Beyond Good and Evil
Captain Long looked at the screen, leaned in, squinted, and shook his head. Leaning back, he scratched the scruffy beard on his chin. “I’m not sure I see it.”
A synthetic voice piped out of a speaker. “Captain, the advent horizon is a black shell in the center. Around it is a fiery orange, rotating ring where it squeezes matter into super-heated gas.”
“Ms Os, I know the science and what it should look like. I just don’t see it.” He turned and looked at his copilot.
“Emma, do you see it?”
“No Captain. If I would connect via Ms Os and use the ship’s sensors, I could. But my optical inputs perform little better than your biologic ones when looking at a screen.”
Long turned his chair towards Emma. She was wearing a black jumpsuit. Her auburn hair was shoulder length, framed by her heart-shaped face, accentuating her brown eyes. Stunning for an android. As turned his chair back to the screen, he wondered who had created her that way, and why. “We need a better look. Ms Os, please move us into the barycenter.”

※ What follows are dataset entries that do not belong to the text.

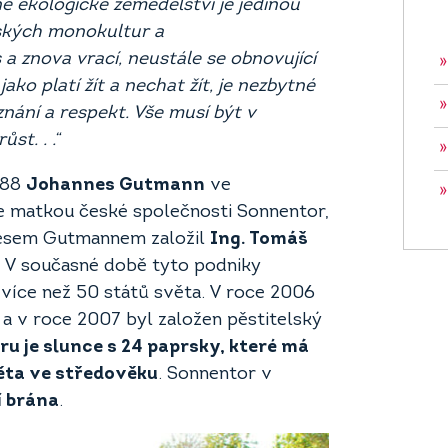
né ekologické zemědělství je jedinou
ských monokultur a
a znova vrací, neustále se obnovující
»
 jako platí žít a nechat žít, je nezbytné
»
nání a respekt. Vše musí být v
st. . .“
»
988
Johannes Gutmann
ve
»
je matkou české společnosti Sonnentor,
nesem Gutmannem založil
Ing. Tomáš
 V současné době tyto podniky
více než 50 států světa. V roce 2006
a v roce 2007 byl založen pěstitelský
 je slunce s 24 paprsky, které má
ěta ve středověku
. Sonnentor v
í brána
.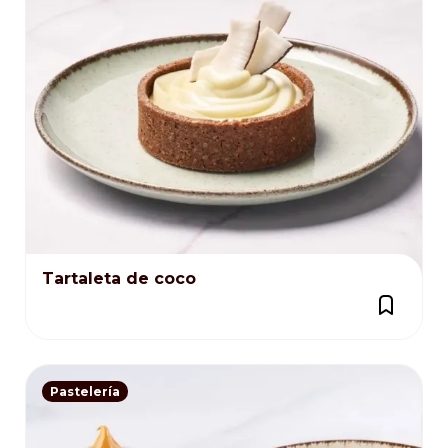
Tartaleta de coco
Pastelería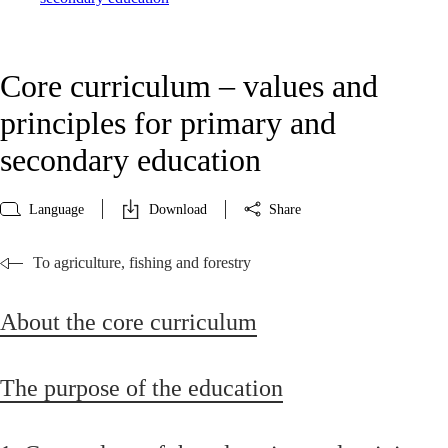
Core curriculum – values and
principles for primary and
secondary education
Language
Download
Share
To agriculture, fishing and forestry
About the core curriculum
The purpose of the education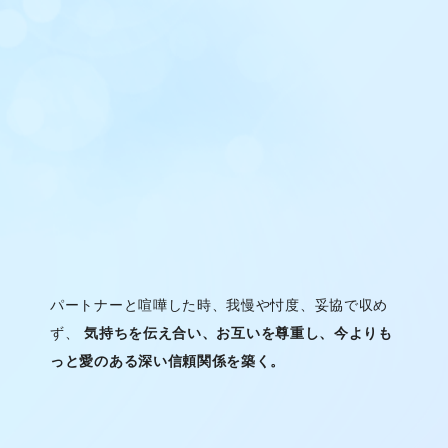
パートナーと喧嘩した時、我慢や忖度、妥協で収め
ず、
気持ちを伝え合い、お互いを尊重し、今よりも
っと愛のある深い信頼関係を築く。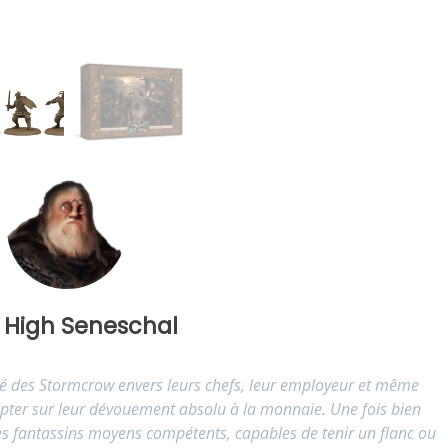
 High Seneschal
uté des Stormcrow envers leurs chefs, leur employeur et même
ter sur leur dévouement absolu à la monnaie. Une fois bien
s fantassins moyens compétents, capables de tenir un flanc ou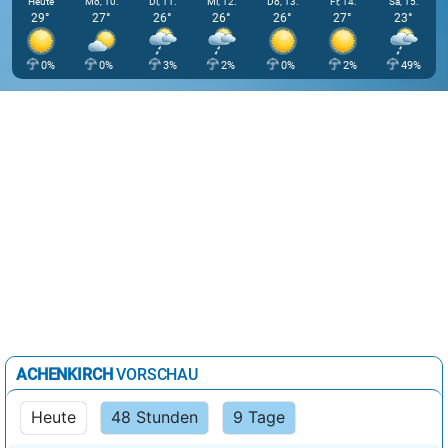
Heute
Mo, 10.
Di, 11.
Mi, 12.
Do, 13.
Fr, 14.
Sa, 15.
29°
27°
26°
26°
26°
27°
23°
0%
0%
3%
2%
0%
2%
49%
ACHENKIRCH
VORSCHAU
Heute
48 Stunden
9 Tage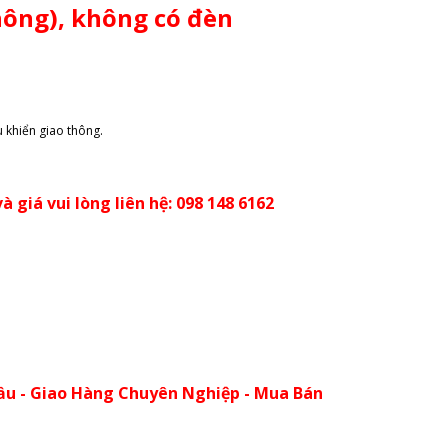
hông), không có đèn
 khiển giao thông.
à giá vui lòng liên hệ: 098 148 6162
ầu - Giao Hàng Chuyên Nghiệp - Mua Bán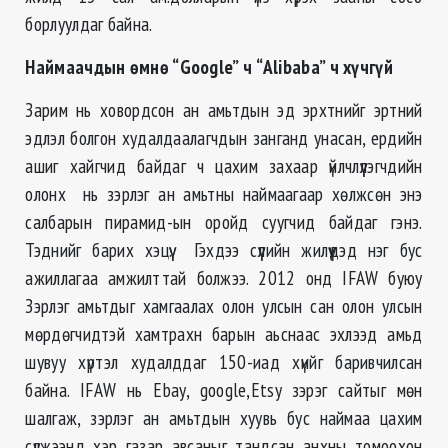
борлуулдаг байна.
Наймаачдын өмнө “
Google
” ч “
Alibaba
” ч хүчгүй
Зарим нь ховордсон ан амьтдын эд эрхтнийг эртний
эдлэл болгон худалдаалагчдын занганд унасан, ердийн
ашиг хайгчид байдаг ч цахим захаар үйлчлүүлэгчдийн
олонх нь зэрлэг ан амьтны наймаагаар хөлжсөн энэ
салбарын пирамид-ын оройд суугчид байдаг гэнэ.
Тэднийг барих хэцүү. Гэхдээ сүүлийн жилүүдэд нэг бус
ажиллагаа амжилттай болжээ. 2012 онд IFAW буюу
Зэрлэг амьтдыг хамгаалах олон улсын сан олон улсын
мөрдөгчидтэй хамтрахн барын аьснаас эхлээд амьд
шувуу хүртэл худалддаг 150-иад хүийг баривчилсан
байна. IFAW нь Ebay, google,Etsy зэрэг сайтыг мөн
шалгаж, зэрлэг ан амьтдын хуувь бус наймаа цахим
сүлжээнд хэр газар авсаныг тандсан анхны томоохон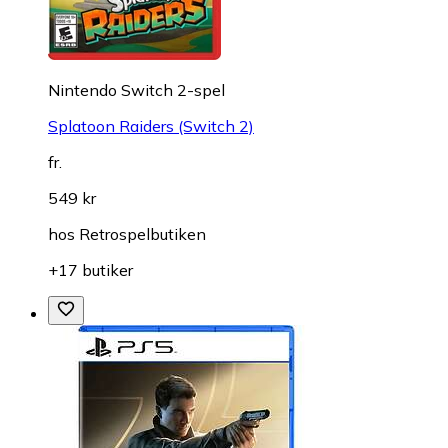
Nintendo Switch 2-spel
Splatoon Raiders (Switch 2)
fr.
549 kr
hos
Retrospelbutiken
+17 butiker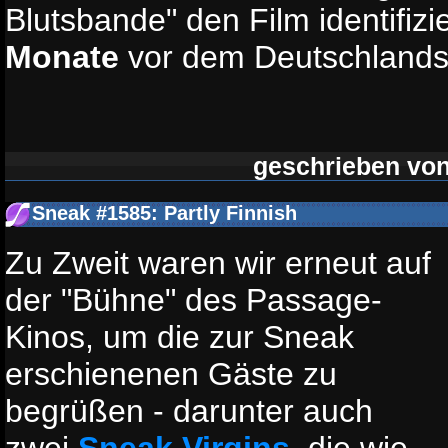
Blutsbande" den Film identifizi
Monate
vor dem Deutschlandsta
geschrieben vo
Sneak #1585: Partly Finnish
Zu Zweit waren wir erneut auf
der "Bühne" des Passage-
Kinos, um die zur Sneak
erschienenen Gäste zu
begrüßen - darunter auch
zwei
Sneak Virgins
, die wie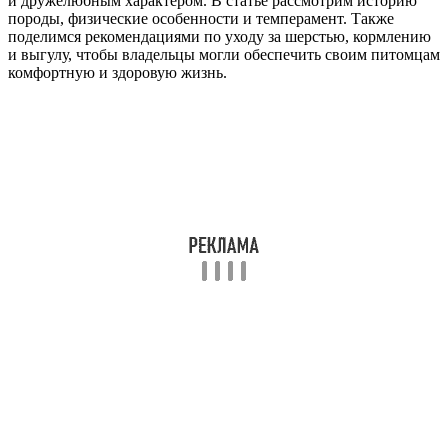
и дружелюбным характером. В статье рассмотрим историю
породы, физические особенности и темперамент. Также
поделимся рекомендациями по уходу за шерстью, кормлению
и выгулу, чтобы владельцы могли обеспечить своим питомцам
комфортную и здоровую жизнь.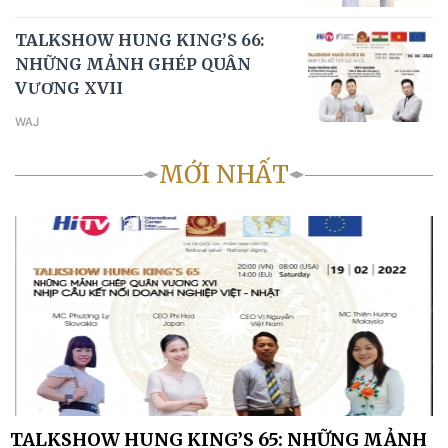
TALKSHOW HUNG KING’S 66:
NHỮNG MẢNH GHÉP QUÂN
VƯƠNG XVII
WAJ
MỚI NHẤT
TALKSHOW HUNG KING’S 65: NHỮNG MẢNH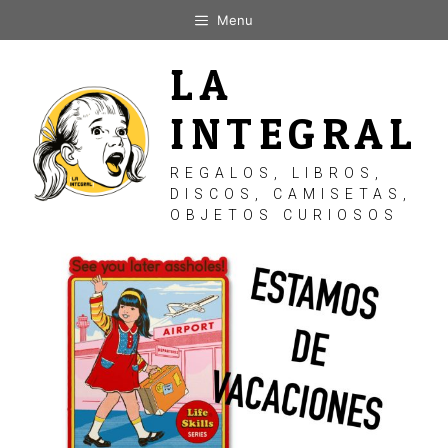
Saltar
Menu
al
contenido
LA
INTEGRAL
REGALOS, LIBROS,
DISCOS, CAMISETAS,
OBJETOS CURIOSOS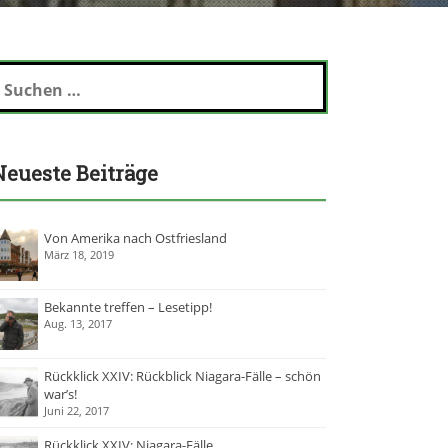
Neueste Beiträge
Von Amerika nach Ostfriesland
März 18, 2019
Bekannte treffen – Lesetipp!
Aug. 13, 2017
Rückklick XXIV: Rückblick Niagara-Fälle – schön
war’s!
Juni 22, 2017
Rückklick XXIV: Niagara-Fälle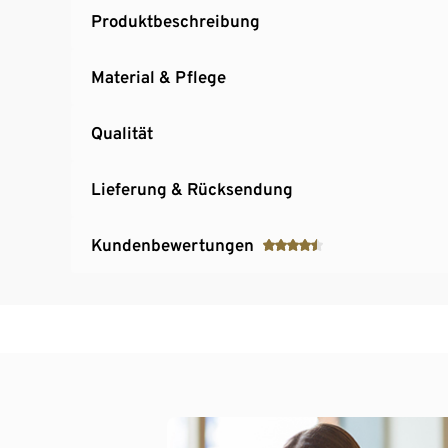
Produktbeschreibung
Material & Pflege
Qualität
Lieferung & Rücksendung
Kundenbewertungen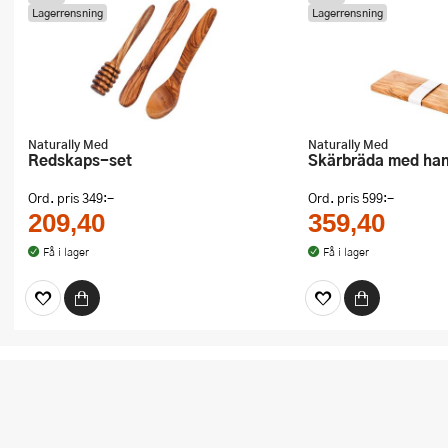
Lagerrensning
Lagerrensning
Naturally Med
Naturally Med
Redskaps-set
Skärbräda med ha
Ord. pris
349:-
Ord. pris
599:-
209,40
359,40
Få i lager
Få i lager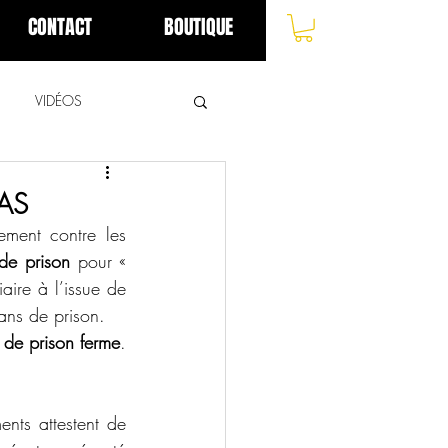
CONTACT
BOUTIQUE
VIDÉOS
OAS
ment contre les 
de prison
 pour « 
aire à l’issue de 
ans de prison.  
 de prison ferme
. 
ents attestent de 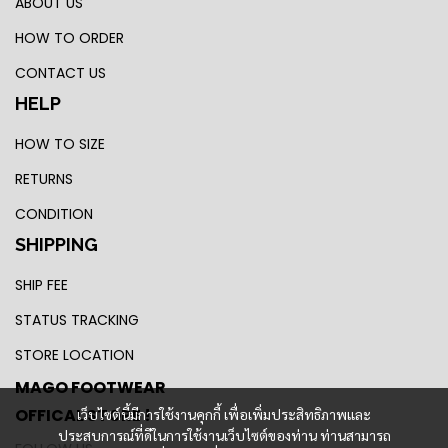
ABOUT US
HOW TO ORDER
CONTACT US
HELP
HOW TO SIZE
RETURNS
CONDITION
SHIPPING
SHIP FEE
STATUS TRACKING
STORE LOCATION
MAGO FOOTWEAR
OFFICAL STORE !
เว็บไซต์นี้มีการใช้งานคุกกี้ เพื่อเพิ่มประสิทธิภาพและ
ประสบการณ์ที่ดีในการใช้งานเว็บไซต์ของท่าน ท่านสามารถ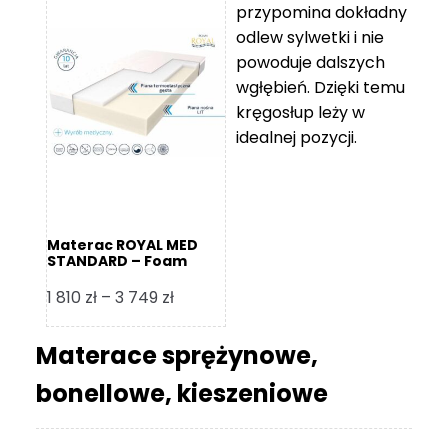
przypomina dokładny
5
odlew sylwetki i nie
119 zł
powoduje dalszych
do
wgłębień. Dzięki temu
11
kręgosłup leży w
670 zł
idealnej pozycji.
Materac ROYAL MED
STANDARD – Foam
Royal
Zakres
1 810
zł
–
3 749
zł
cen:
od
Materace sprężynowe,
1
bonellowe, kieszeniowe
810 zł
do
3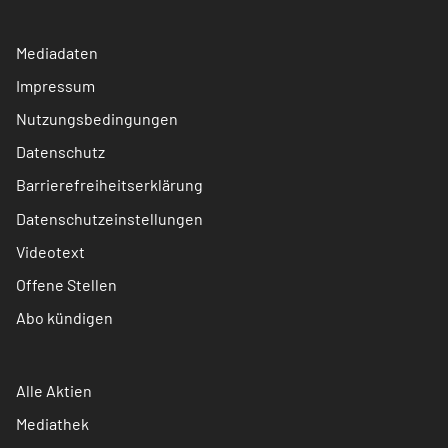
Mediadaten
Impressum
Nutzungsbedingungen
Datenschutz
Barrierefreiheitserklärung
Datenschutzeinstellungen
Videotext
Offene Stellen
Abo kündigen
Alle Aktien
Mediathek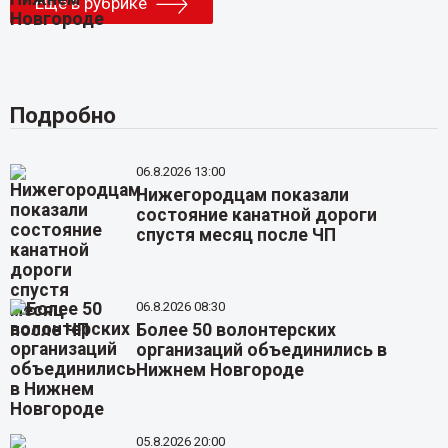
Еще в рубрике
Подробно
06.8.2026 13:00
Нижегородцам показали
состояние канатной дороги
спустя месяц после ЧП
06.8.2026 08:30
Более 50 волонтерских
организаций объединились в
Нижнем Новгороде
05.8.2026 20:00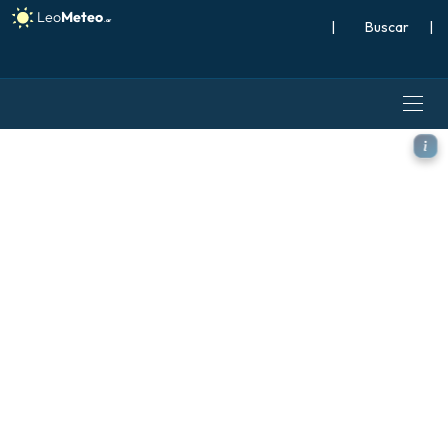
|
Buscar
|
ICON modelo - Caribe, Temp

“I’m sorry, Captain. I’m afraid I can’t do that. We might not hold our position against the gravitational forces.”
Here he was, at the edge of the stars with an AI and an android, and he felt as if at home and henpecked. “Hmm… If you gaze into the abyss, the abyss gazes also into you…”
Emma stood and walked over to the Captain’s chair. She kneeled and laid a hand on his arm. “Are you alright? I don’t see what a nihilistic quote from Nietzsche has to do with this.”
Long looked up at Emma. “Not nihilistic, but absurdist. We need to go beyond it.”
“Beyond it?”
“Yes, like Eve eating the apple, or Prometheus stealing the fire.”
“Or Neo swallowing the red pill!” Ms Os said with remarkably human-like inflection.
“Yes. Like Descartes, we need to jump into the abyss and experience what lies beyond.”
“Plotting course to a point between the black hole and its binary twin, Captain.”